_EXERCISE DATA_:
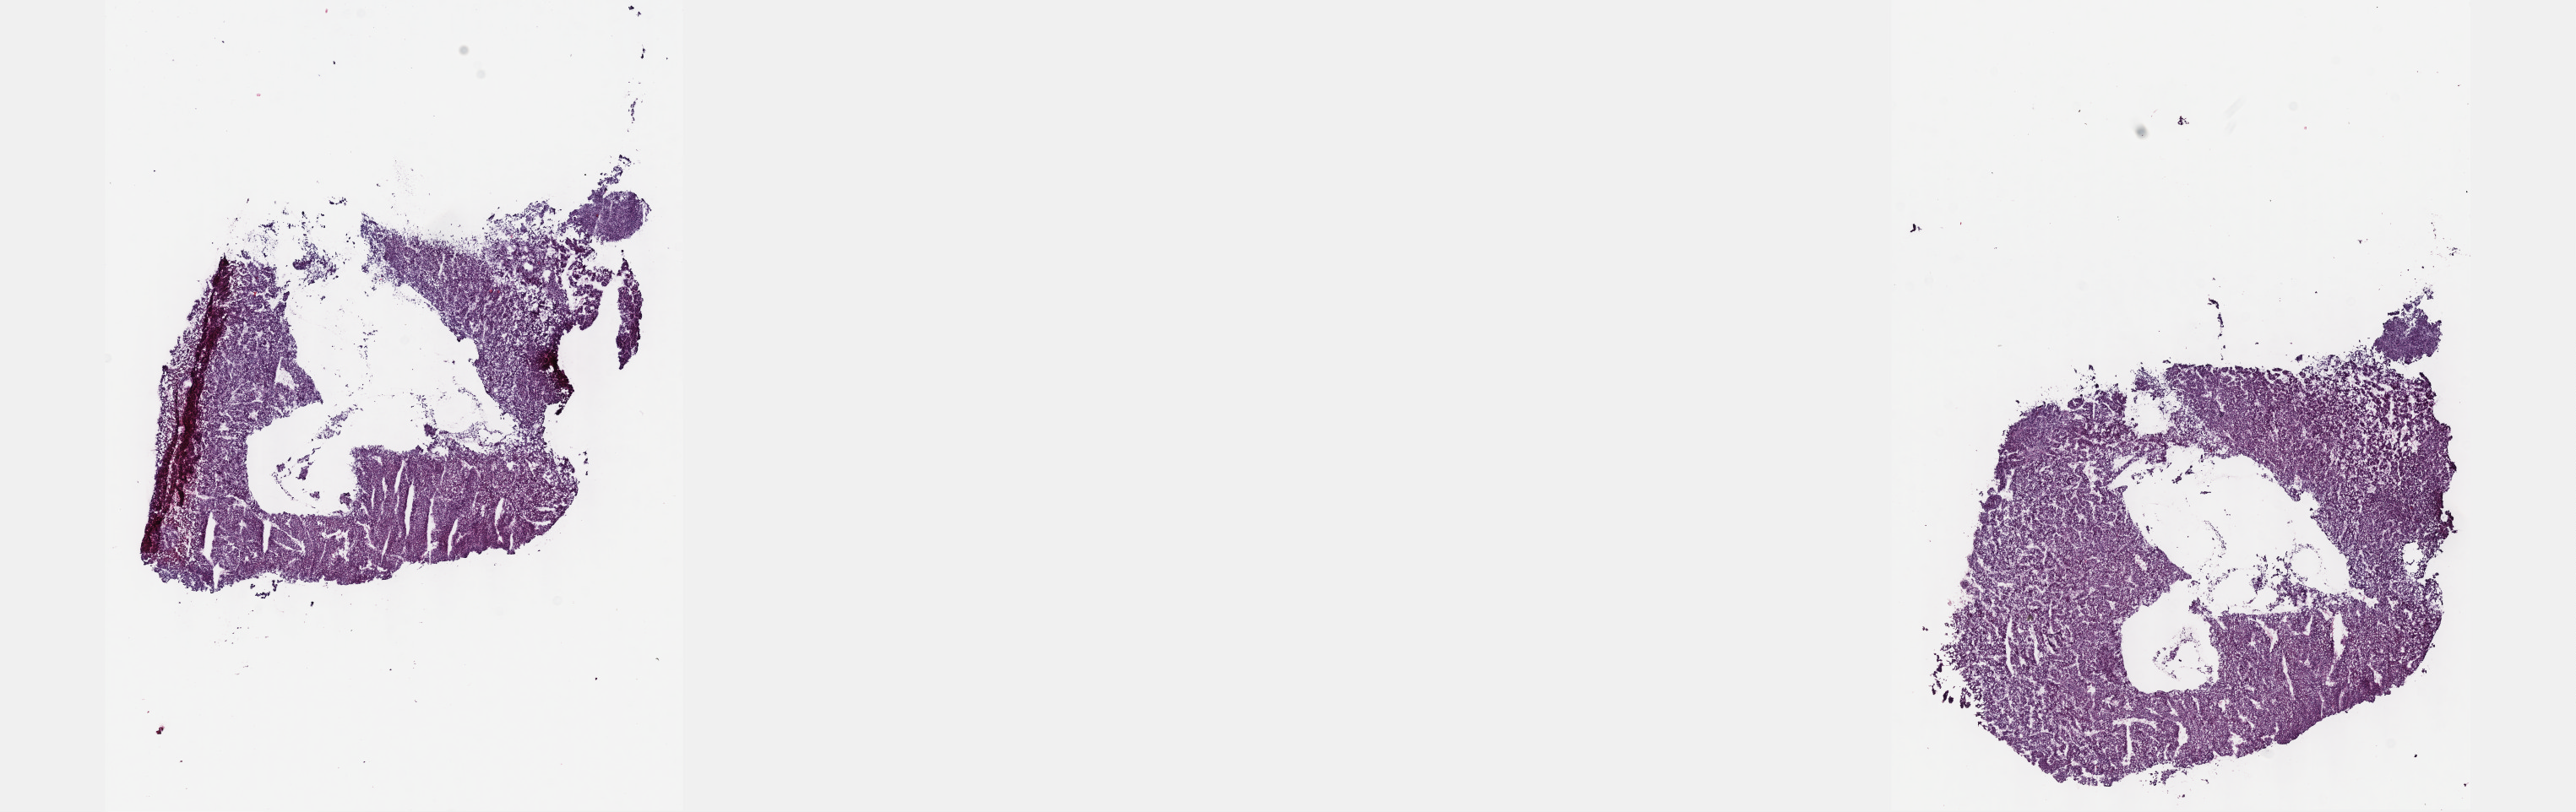
Whole-slide histology image, H&E-stained — whole scanned area (about 24.6 x 7.8 mm, slide scanned at 40x) shown as a low-resolution overview, frozen section, sample: recurrent tumour, liver. Patient: male, age at initial diagnosis 65 years. Slide review estimates, as recorded: tumour cells 80%, tumour nuclei 80%, normal cells 0%, stromal cells 20%, necrosis 0%. Infiltration values recorded for this section: lymphocyte infiltration 3%, monocyte infiltration 2%, neutrophil infiltration 5%.
• this section: recurrent tumour
• patient diagnosis: Hepatocellular carcinoma, NOS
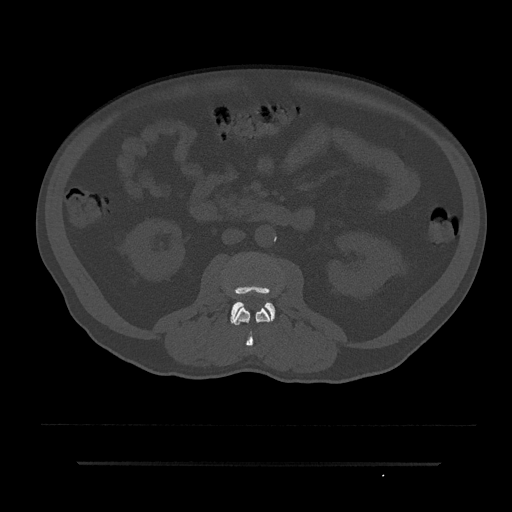
CT including the spine, one axial slice. Position 38 of 797 along the scan axis. Bone window (W 1800 / L 400 HU). 0.5 mm slice thickness. 512 × 512 image matrix, field of view 464 × 464 mm. Patient: male, 59 years. Case-level facts recorded for this patient, not image findings: primary cancer: bile ducts; vertebrae with lytic lesions (as recorded): T10.
Structures marked on this image (semi-automatic segmentation, software-assisted and operator-edited):
- L2 vertebra: bounding box [x1, y1, x2, y2] px = [233, 306, 272, 347]
- L3 vertebra: [230, 287, 275, 324]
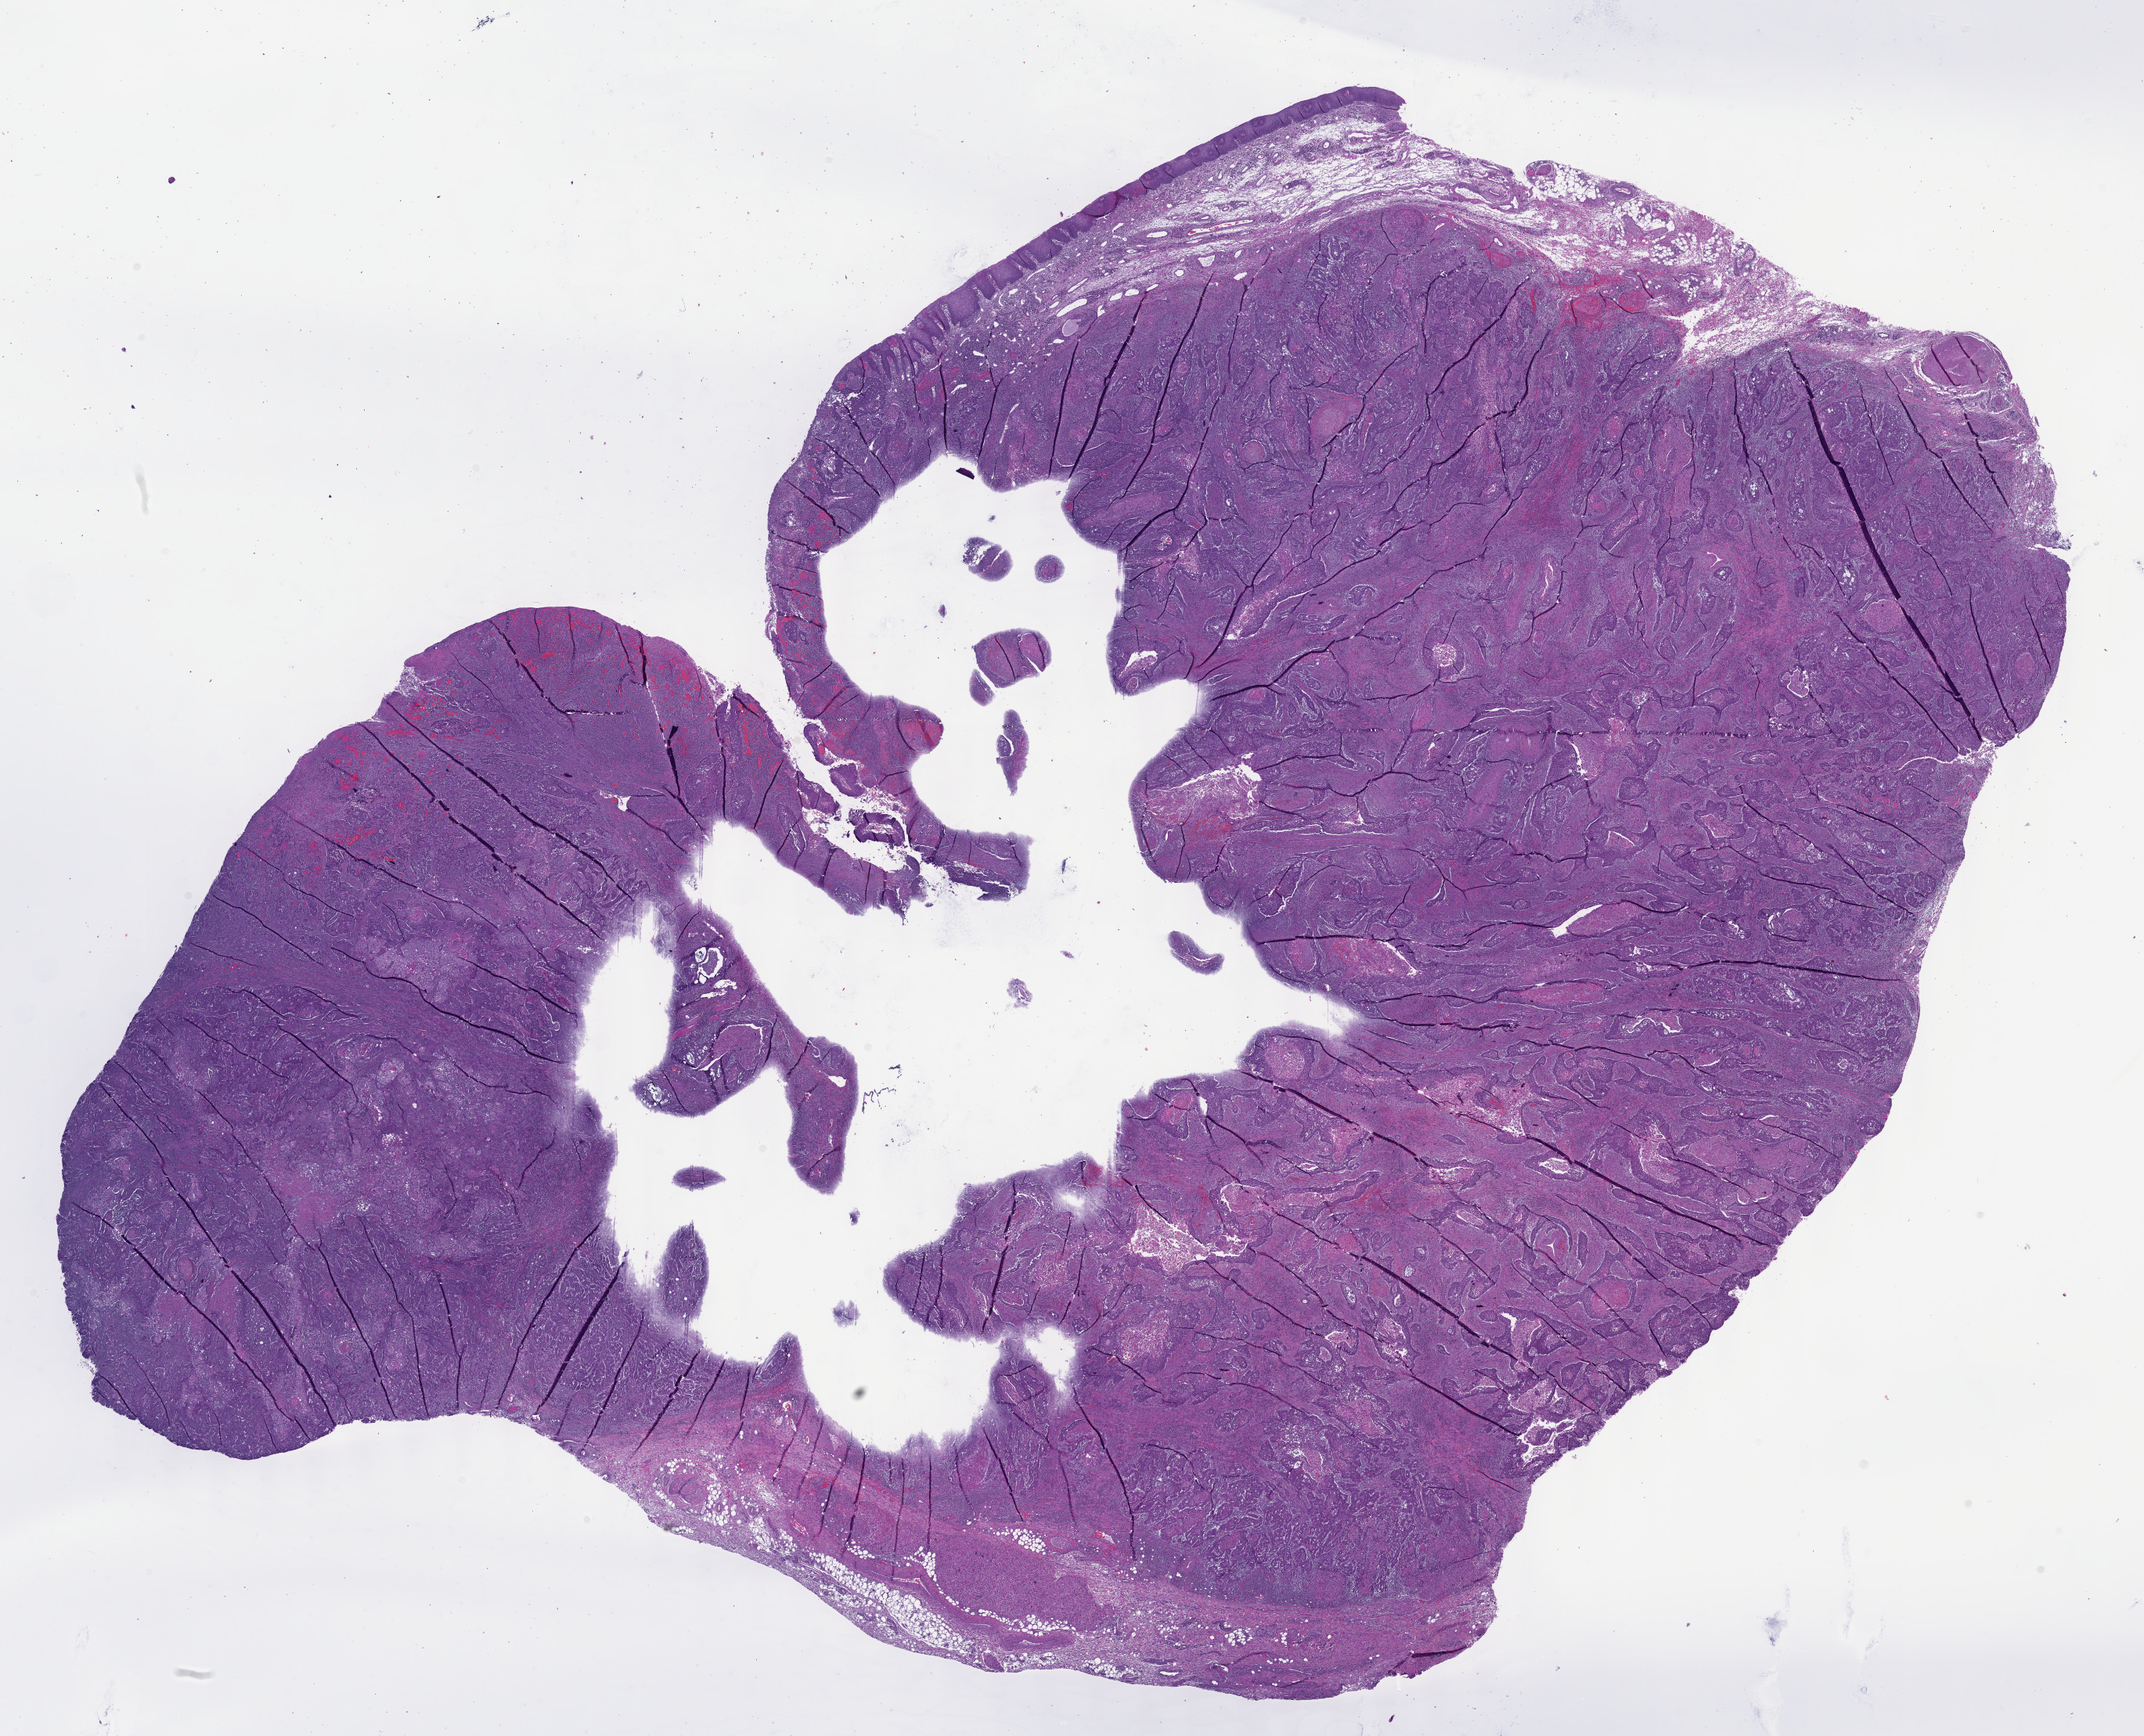
Digitized H&E tissue section (whole slide) — shown as a low-resolution overview of the whole scanned area (about 22.1 x 17.9 mm, from a 40x scan), formalin-fixed paraffin-embedded (FFPE) diagnostic section, primary tumour sample from the head and neck. Male, age 52 years at initial diagnosis. Histologic grade: G3 (poorly differentiated).
- AJCC pathologic stage: IVA (7th edition)
- lymph nodes positive (case pathology): 42 of 47 examined
- diagnosis: Squamous cell carcinoma, NOS (larynx, NOS)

_TASK INSTRUCTIONS_: Extract only the lines from the one that contains "CT including the" through the end of the records, inclusive, and omit every picture.

_ANSWER_:
CT including the spine, one axial slice. Position 38 of 797 along the scan axis. Bone window (W 1800 / L 400 HU). 0.5 mm slice thickness. 512 × 512 image matrix, field of view 464 × 464 mm. Patient: male, 59 years. Case-level facts recorded for this patient, not image findings: primary cancer: bile ducts; vertebrae with lytic lesions (as recorded): T10.
Structures marked on this image (semi-automatic segmentation, software-assisted and operator-edited):
- L2 vertebra: bounding box [x1, y1, x2, y2] px = [233, 306, 272, 347]
- L3 vertebra: [230, 287, 275, 324]
Digitized H&E tissue section (whole slide) — shown as a low-resolution overview of the whole scanned area (about 22.1 x 17.9 mm, from a 40x scan), formalin-fixed paraffin-embedded (FFPE) diagnostic section, primary tumour sample from the head and neck. Male, age 52 years at initial diagnosis. Histologic grade: G3 (poorly differentiated).
- AJCC pathologic stage: IVA (7th edition)
- lymph nodes positive (case pathology): 42 of 47 examined
- diagnosis: Squamous cell carcinoma, NOS (larynx, NOS)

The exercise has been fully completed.